Yaşadığınız hayatı seviyor olmanız, dünyaya sevgi, merhamet, bağışlama ve bağışlanma duygusu yaymakta olduğunuz anlamına gelir.
Yaşadığınız hayatı seviyor olmanız, dünyaya sevgi, merhamet, bağışlama ve bağışlanma duygusu yaymakta olduğunuz anlamına gelir. Kendi kusurlarınızı, hangi davranışlarınızla kendi kendinizi hayal kırıklığına uğrattığınızı, kabul ettiğiniz sürece, daha derin bir anlayış keşfeder, özünüzü daha iyi benimsersiniz. Sizin kendinizin de tıpkı o yanıbaşınızdaki insan gibi, can acıtabileceğinizi, öfkelenip yüksek sesle konuşabileceğinizi ve hata yapabileceğinizi kavradığınızda o andan itibaren kendinize ve başkalarına karşı daha hoşgörülü olmaya başlarsınız.
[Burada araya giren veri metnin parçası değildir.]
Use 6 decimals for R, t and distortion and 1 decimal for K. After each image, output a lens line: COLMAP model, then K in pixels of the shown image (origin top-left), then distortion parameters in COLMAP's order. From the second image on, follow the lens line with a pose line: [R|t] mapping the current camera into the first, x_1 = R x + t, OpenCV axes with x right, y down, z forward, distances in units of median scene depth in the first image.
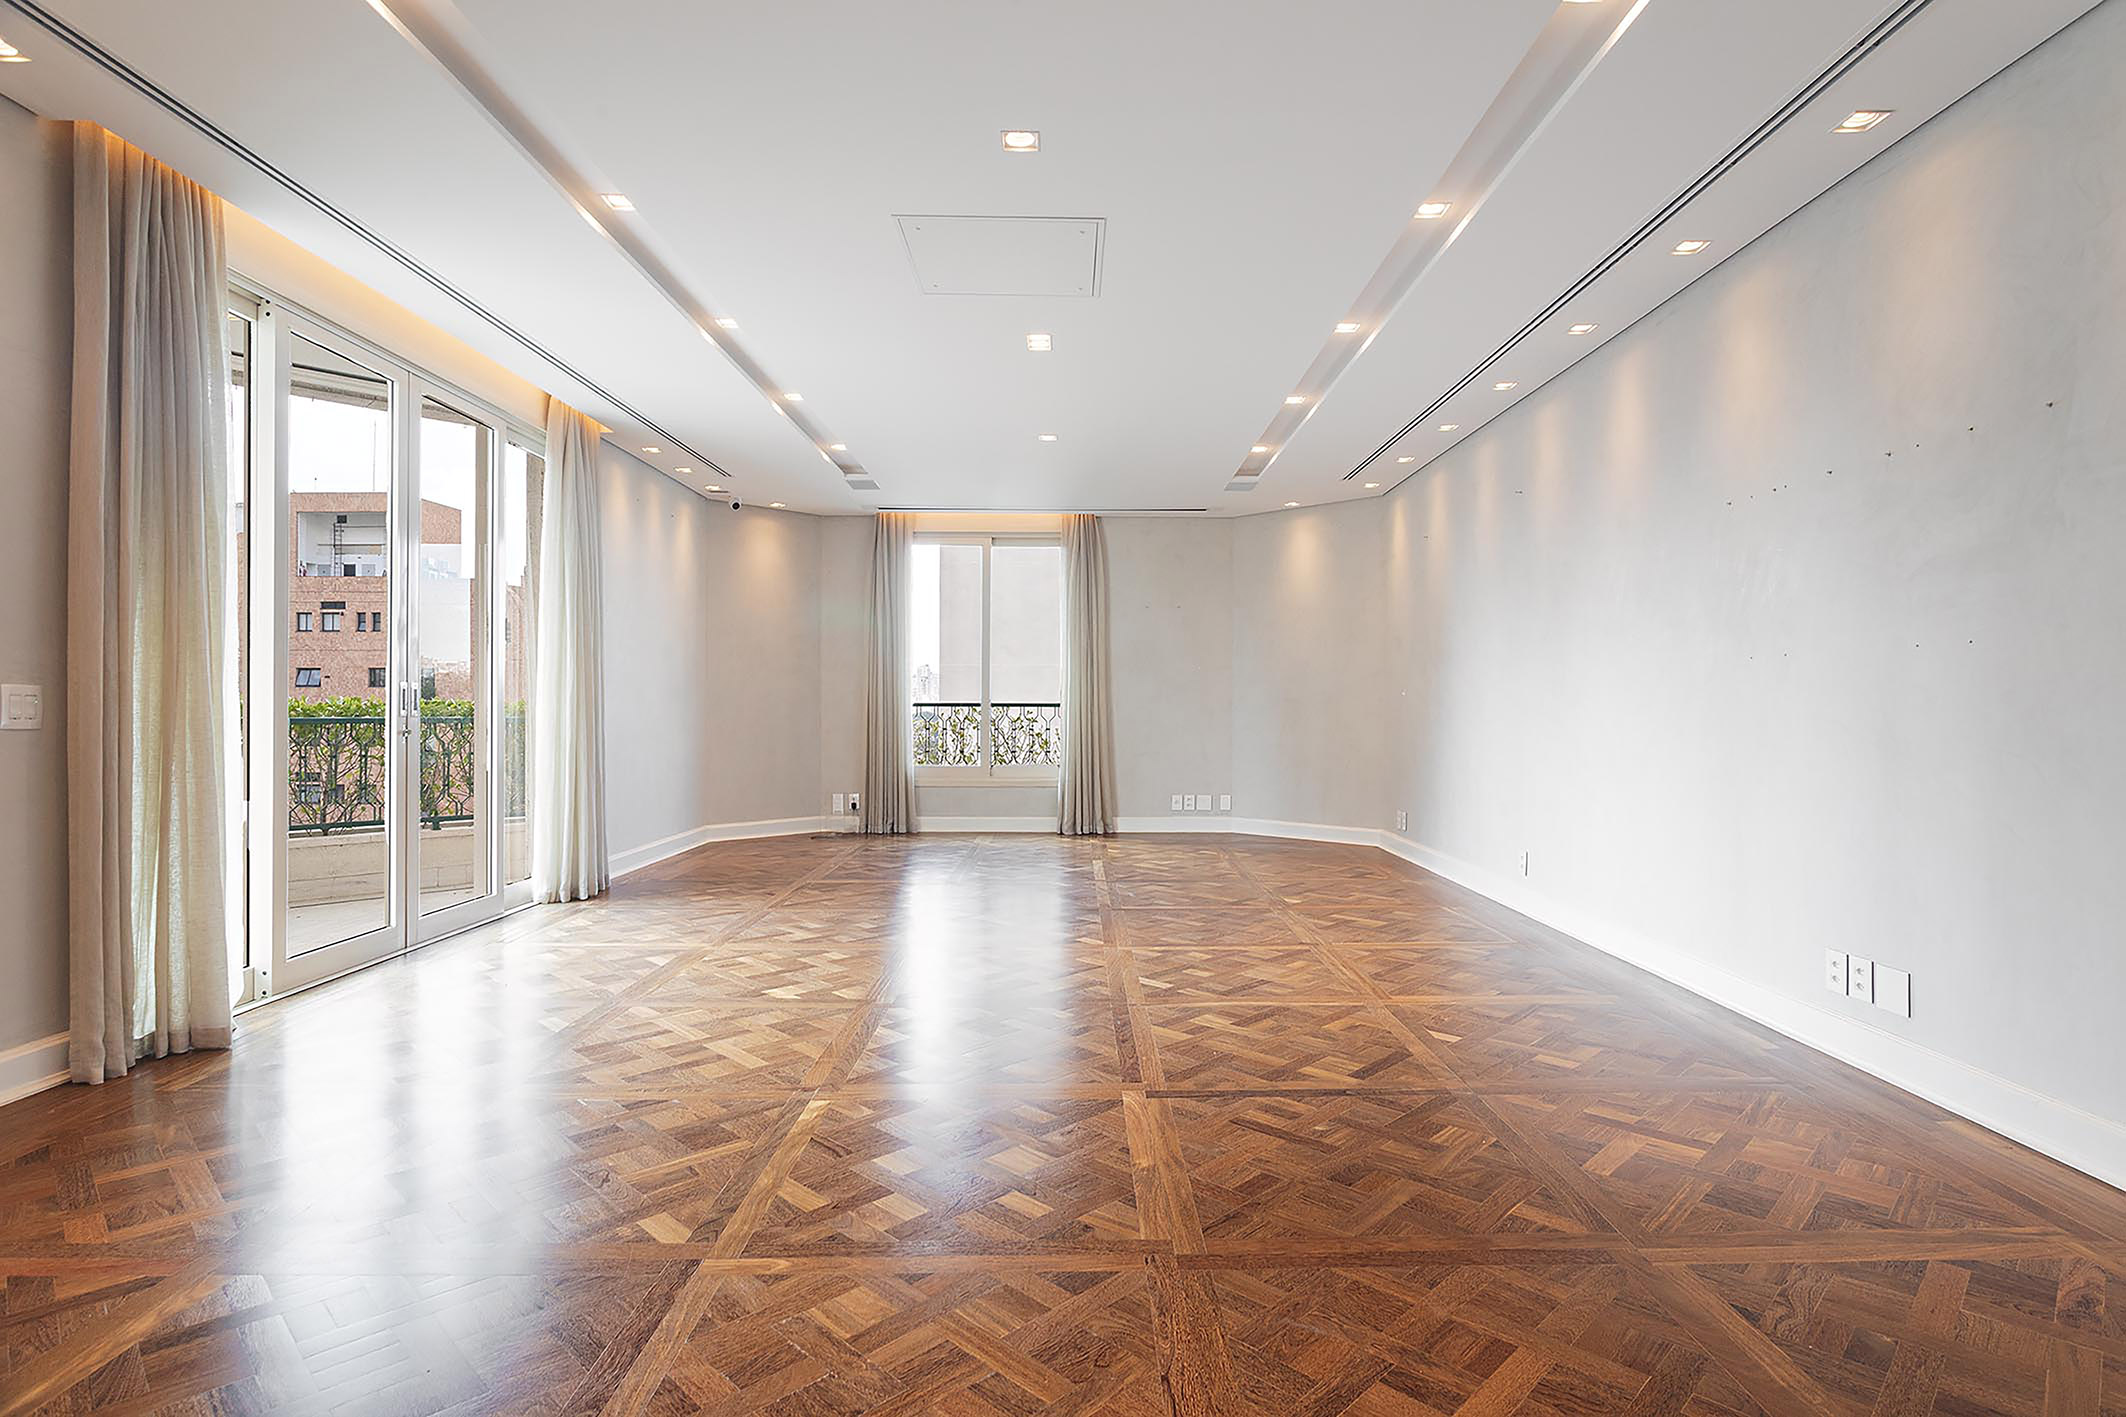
lens RADIAL K [[1105.2, 0, 1067.4], [0, 1105.2, 701.8], [0, 0, 1]] dist [-0.001753, -0.000131]
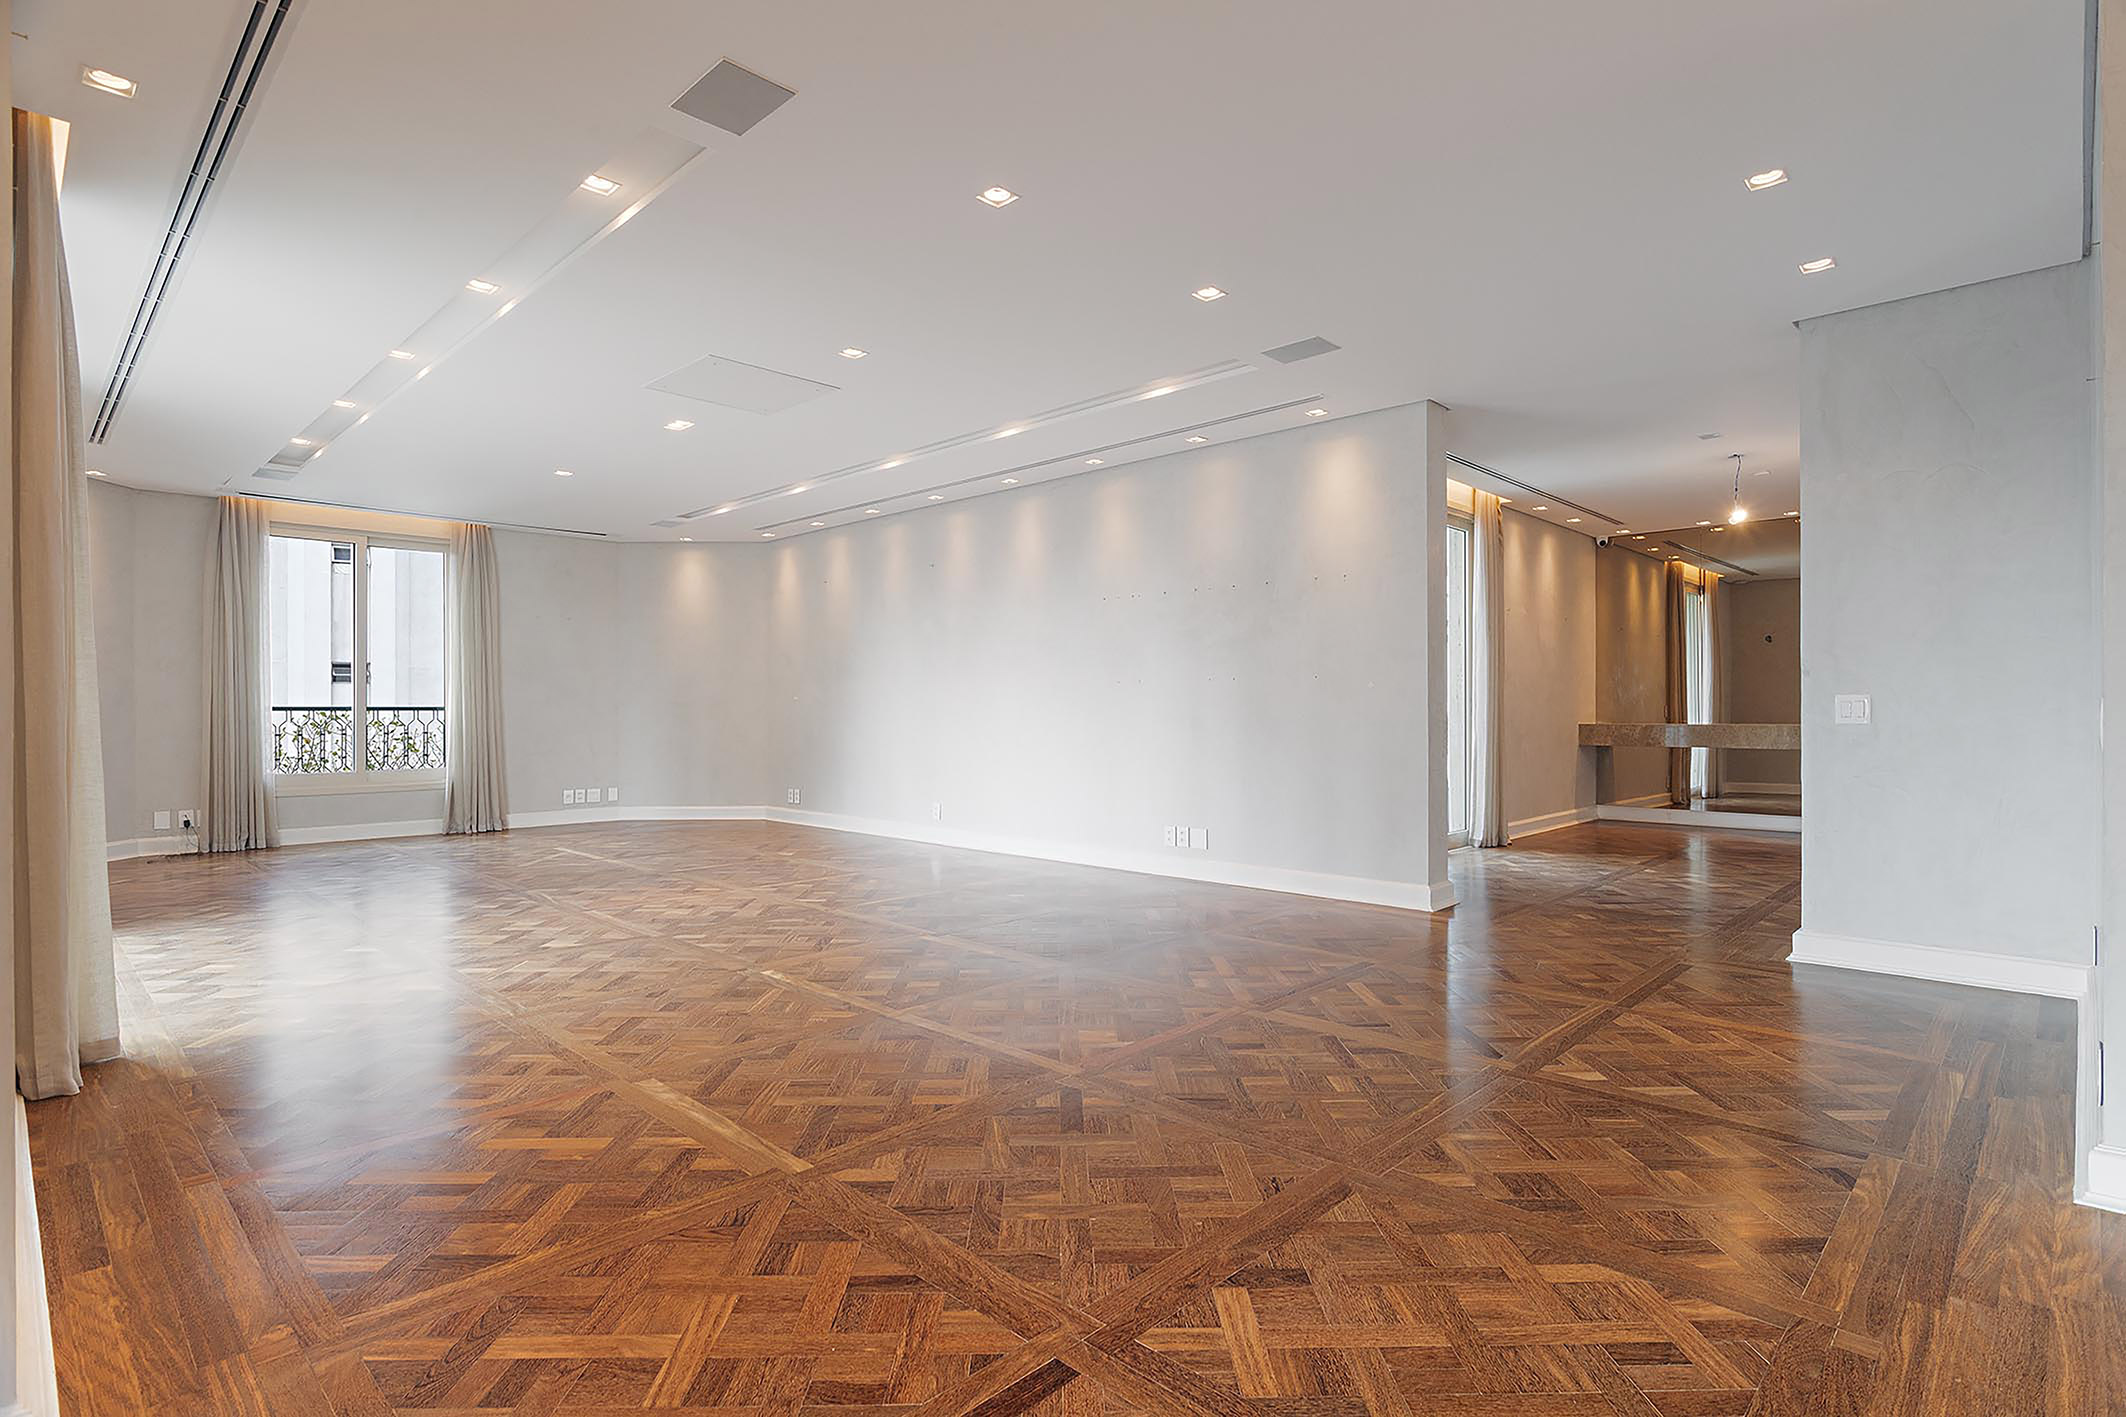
lens RADIAL K [[1061.0, 0, 1063.0], [0, 1061.0, 708.5], [0, 0, 1]] dist [-0.001947, 0.000716]
pose [[0.718245, -0.005188, 0.695771, -0.282090], [0.001224, 0.999980, 0.006193, -0.002568], [-0.695790, -0.003596, 0.718237, -0.098501]]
Ebeveynlerinize, kardeşlerinize, eşinize, çocuklarınıza, ya da arkadaşlarınıza kızmış olabilirsiniz. Ama gelin bununla bir yüzleşelim; geçmişi yeniden yaşayıp düzeltmelerini sağlayamazsınız; bunu onlara yaptıramazsınız . Yine de bir seçme şansınız var. Ya öfkenize sıkı sıkıya bağlı kalacak, bunun hayatınızı zehirlemesine izin verirsiniz ya da kin ve antipatilerinizi bir kenara bırakmanın bir yolunu bulursunuz.
İnsanın kendisini incitenleri bağışlaması küçük bir başarı değildir. Ancak kendinizi onların yerine koyup, söz konusu davranışlarının sebebini oluşturan çaresizliği, korkuyu, ya da bilgisizliği anladığınızda; sizin kendinizin de aynı şeyi yapabileceğinizi, belki de yapmış olduğunuzu dürüstçe gözönüne aldığınızda, bağışlamak çok daha kolay olacaktır.
Affetmeyi reddettiğinizde, kendinizi dünyadaki diğer insanlardan ayrı tutarak, sanki siz onlardan daha kusursuzmuşsunuz gibi davranmış oluyorsunuz. Bağışlayıcı olduğunuzda ise, kendinizin de mevcut bilgileri dahilinde ellerinden gelenin en iyisini yapmaya çalışan diğer insanlardan bir farkınız olmadığını kabul ettiğinizi göstermiş oluyorsunuz. Hoş görülü olmak, kalbinizi diğerlerinin acılarına açmanızı sağlar.
“Beni incitmiş olanları affediyorum ve böylece, kendimi daha özgür hissedip, daha çabuk iyileşiyorum.”